Entre setores da esquerda, circula a ideia equivocada de que Marx foi um identitário. Alegam que ele teria centrado sua teoria na identidade “trabalhador”, fazendo assim o mesmo que os teóricos identitários contemporâneos. Isso é totalmente falso, e revela uma ignorância não só do identitarismo, como também da obra marxiana.
É preciso compreender que o identitarismo não se resume ao mero foco em identidades. Seu núcleo está na ideia de que a forma como alguém se identifica subjetivamente determina seu lugar no processo social e o tipo de contribuição que pode oferecer.
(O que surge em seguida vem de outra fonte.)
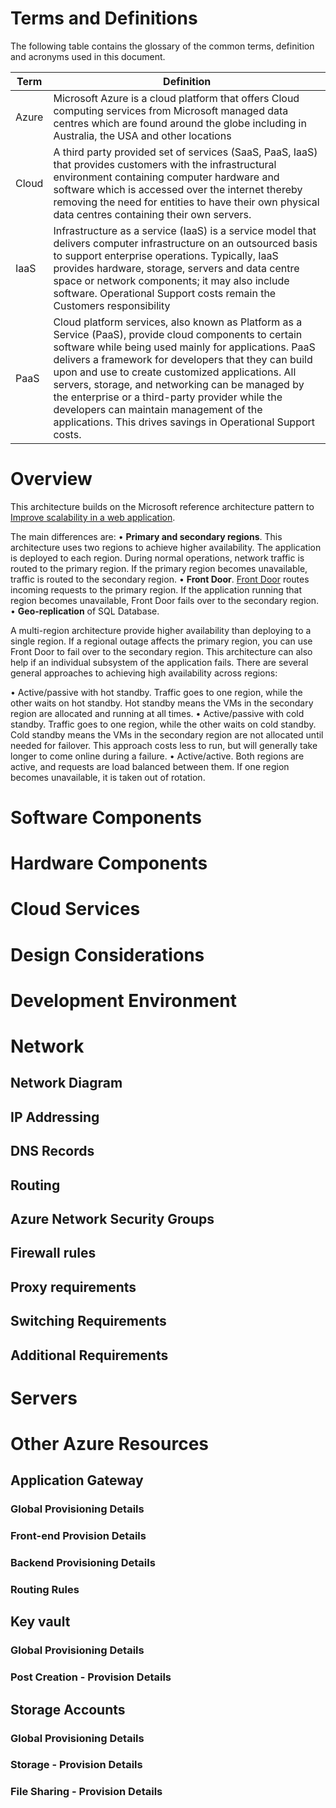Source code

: # Terms and Definitions

The following table contains the glossary of the common terms, definition and acronyms used in this document.

|Term| Definition|
|---|---|
|Azure| Microsoft Azure is a cloud platform that offers Cloud computing services from Microsoft managed data centres which are found around the globe including in Australia, the USA and other locations|
|Cloud|A third party provided set of services (SaaS, PaaS, IaaS)  that provides customers with the infrastructural environment containing computer hardware and software which is accessed over the internet thereby removing the need for entities to have their own physical data centres containing their own servers.
|IaaS|Infrastructure as a service (IaaS) is a service model that delivers computer infrastructure on an outsourced basis to support enterprise operations. Typically, IaaS provides hardware, storage, servers and data centre space or network components; it may also include software. Operational Support costs remain the Customers responsibility|
|PaaS|Cloud platform services, also known as Platform as a Service (PaaS), provide cloud components to certain software while being used mainly for applications. PaaS delivers a framework for developers that they can build upon and use to create customized applications. All servers, storage, and networking can be managed by the enterprise or a third-party provider while the developers can maintain management of the applications. This drives savings in Operational Support costs.|

# Overview
This architecture builds on the Microsoft reference architecture pattern to [Improve scalability in a web application](https://docs.microsoft.com/en-us/azure/architecture/reference-architectures/app-service-web-app/scalable-web-app). 

The main differences are:
•	**Primary and secondary regions**. This architecture uses two regions to achieve higher availability. The application is deployed to each region. During normal operations, network traffic is routed to the primary region. If the primary region becomes unavailable, traffic is routed to the secondary region.
•	**Front Door**. [Front Door](https://docs.microsoft.com/en-us/azure/frontdoor/) routes incoming requests to the primary region. If the application running that region becomes unavailable, Front Door fails over to the secondary region.
•	**Geo-replication** of SQL Database.

A multi-region architecture provide higher availability than deploying to a single region. If a regional outage affects the primary region, you can use Front Door to fail over to the secondary region. This architecture can also help if an individual subsystem of the application fails.
There are several general approaches to achieving high availability across regions:

•	Active/passive with hot standby. Traffic goes to one region, while the other waits on hot standby. Hot standby means the VMs in the secondary region are allocated and running at all times.
•	Active/passive with cold standby. Traffic goes to one region, while the other waits on cold standby. Cold standby means the VMs in the secondary region are not allocated until needed for failover. This approach costs less to run, but will generally take longer to come online during a failure.
•	Active/active. Both regions are active, and requests are load balanced between them. If one region becomes unavailable, it is taken out of rotation.

# Software Components

# Hardware Components

# Cloud Services

# Design Considerations

# Development Environment

# Network
## Network Diagram

## IP Addressing

## DNS Records

## Routing

## Azure Network Security Groups

## Firewall rules

## Proxy requirements

## Switching Requirements

## Additional Requirements

# Servers

# Other Azure Resources
## Application Gateway
### Global Provisioning Details

### Front-end Provision Details

### Backend Provisioning Details

### Routing Rules

## Key vault
### Global Provisioning Details

### Post Creation - Provision Details

## Storage Accounts
### Global Provisioning Details

### Storage - Provision Details

### File Sharing - Provision Details






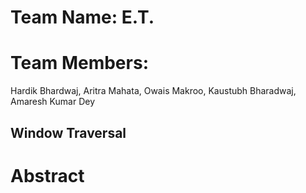 # Team Name: E.T.
# Team Members: 
Hardik Bhardwaj, Aritra Mahata, Owais Makroo, Kaustubh Bharadwaj, Amaresh Kumar Dey

## Window Traversal

# Abstract
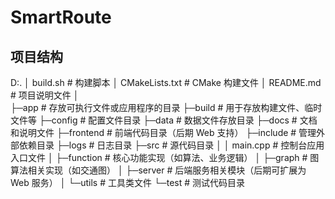 # SmartRoute
## 项目结构
D:.
│  build.sh              # 构建脚本
│  CMakeLists.txt        # CMake 构建文件
│  README.md             # 项目说明文件
│  
├─app                    # 存放可执行文件或应用程序的目录
├─build                  # 用于存放构建文件、临时文件等
├─config                 # 配置文件目录
├─data                   # 数据文件存放目录
├─docs                   # 文档和说明文件
├─frontend               # 前端代码目录（后期 Web 支持）
├─include                # 管理外部依赖目录
├─logs                   # 日志目录
├─src                    # 源代码目录
│  │  main.cpp           # 控制台应用入口文件
│  ├─function            # 核心功能实现（如算法、业务逻辑）
│  ├─graph               # 图算法相关实现（如交通图）
│  ├─server              # 后端服务相关模块（后期可扩展为 Web 服务）
│  └─utils               # 工具类文件
└─test                   # 测试代码目录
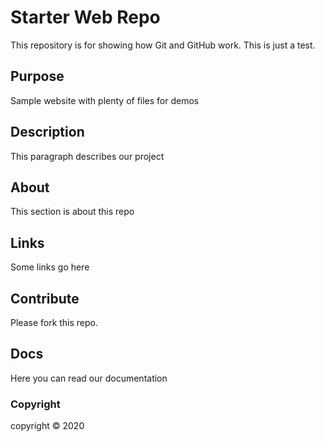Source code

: # Starter Web Repo

This repository is for showing how Git and GitHub work. This is just a test.

## Purpose

Sample website with plenty of files for demos

## Description

This paragraph describes our project

## About

This section is about this repo

## Links

Some links go here

## Contribute

Please fork this repo.

## Docs

Here you can read our documentation

### Copyright

copyright &copy; 2020
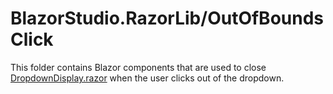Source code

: ﻿# BlazorStudio.RazorLib/OutOfBoundsClick
This folder contains Blazor components that are used to close [DropdownDisplay.razor](/BlazorStudio.RazorLib/Dropdown/DropdownDisplay.razor) when the user clicks out of the dropdown.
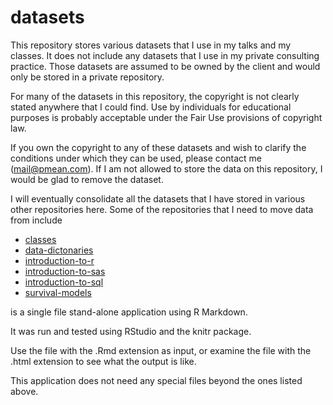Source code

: # datasets

This repository stores various datasets that I use in my talks and my classes. It does not include any datasets that I use in my private consulting practice. Those datasets are assumed to be owned by the client and would only be stored in a private repository.

For many of the datasets in this repository, the copyright is not clearly stated anywhere that I could find. Use by individuals for educational purposes is probably acceptable under the Fair Use provisions of copyright law.

If you own the copyright to any of these datasets and wish to clarify the conditions under which they can be used, please contact me (mail@pmean.com). If I am not allowed to store the data on this repository, I would be glad to remove the dataset.

I will eventually consolidate all the datasets that I have stored in various other repositories here. Some of the repositories that I need to move data from include

-   [classes][cla]
-   [data-dictonaries][dat]
-   [introduction-to-r][inr]
-   [introduction-to-sas][isa]
-   [introduction-to-sql][isq]
-   [survival-models][sur]

[cla]: https://github.com/pmean/classes
[dat]: https://github.com/pmean/data-dictionaries
[inr]: https://github.com/pmean/introduction-to-r
[isa]: https://github.com/pmean/introduction-to-sas
[isq]: https://github.com/pmean/introduction-to-sql
[sur]: https://github.com/pmean/survival-models

is a single file stand-alone application using R Markdown.

It was run and tested using RStudio and the knitr package.

Use the file with the .Rmd extension as input, or examine the
file with the .html extension to see what the output is like.

This application does not need any special files beyond the
ones listed above.
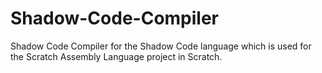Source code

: # Shadow-Code-Compiler
Shadow Code Compiler for the Shadow Code language which is used for the Scratch Assembly Language project in Scratch.
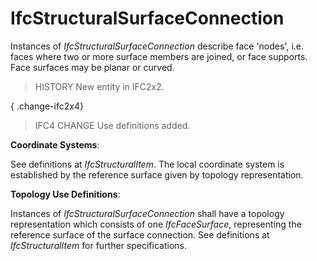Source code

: # IfcStructuralSurfaceConnection

Instances of _IfcStructuralSurfaceConnection_ describe face 'nodes', i.e. faces where two or more surface members are joined, or face supports. Face surfaces may be planar or curved.<!-- end of definition -->

> HISTORY  New entity in IFC2x2.

{ .change-ifc2x4}
> IFC4 CHANGE  Use definitions added.

****Coordinate Systems****:

See definitions at _IfcStructuralItem_. The local coordinate system is established by the reference surface given by topology representation.

****Topology Use Definitions****:

Instances of _IfcStructuralSurfaceConnection_ shall have a topology representation which consists of one _IfcFaceSurface_, representing the reference surface of the surface connection. See definitions at _IfcStructuralItem_ for further specifications.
Assim, quem se identifica como negro ocuparia uma posição específica na estrutura social e estaria apto a falar sobre determinados temas. De forma análoga, quem se identifica como branco ocuparia uma posição distinta, e assim sucessivamente para as potencialmente infinitas identidades, englobando não só etnias, mas também gêneros, orientações sexuais, dentre outros. Em todos os casos, a lógica central do identitarismo é que categorias subjetivas seriam os principais marcadores do papel social do indivíduo, ou seja, o essencial seria como a pessoa se vê, não sua posição objetiva na realidade.
Essa não é a lógica que Marx usa em sua obra. Ele não vincula o potencial de transformação social à identidade subjetiva de ser trabalhador, mas à posição objetiva na estrutura produtiva. O que confere aos trabalhadores a capacidade de transformar a sociedade não é sua autoimagem, mas sim sua função central na produção. Se há alguém que trabalha em uma fábrica e não se identifica como trabalhador, isso não muda o seu potencial de transformação social. Caso uma greve ocorra nessa fábrica, independentemente de como os grevistas se identifiquem, o impacto econômico será real. Assim, é precisamente pela capacidade concreta da classe trabalhadora de interromper o funcionamento do sistema econômico que Marx a enfatiza em sua obra, e não por como ela se vê.
Chamar Marx de identitário é uma falsificação teórica, pois o identitarismo se baseia em um subjetivismo idiossincrático, enquanto Marx fundamenta sua análise da classe trabalhadora em critérios objetivos. Essa confusão só ganha espaço em meio à proliferação de teorias subjetivistas e psicologizantes, que colocam a identidade pessoal como eixo central do processo social. Trata-se de um erro grave. Essas ideias não só fragmentam a classe trabalhadora, como também inundam o debate público com ilusões incapazes de provocar mudanças concretas. Precisamos nos livrar dessas ideias quanto antes.